===== Information shown =====

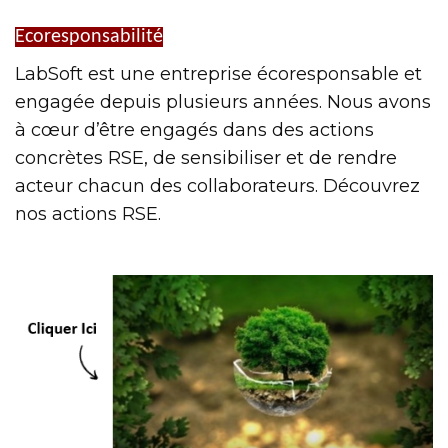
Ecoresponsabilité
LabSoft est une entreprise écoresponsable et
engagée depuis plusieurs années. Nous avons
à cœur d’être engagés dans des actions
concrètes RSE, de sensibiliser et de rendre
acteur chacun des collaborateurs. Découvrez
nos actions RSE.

=====

Go through the lines above and write each one out verbatim, skipping the pictures.

#### Answer below:
Ecoresponsabilité
LabSoft est une entreprise écoresponsable et
engagée depuis plusieurs années. Nous avons
à cœur d’être engagés dans des actions
concrètes RSE, de sensibiliser et de rendre
acteur chacun des collaborateurs. Découvrez
nos actions RSE.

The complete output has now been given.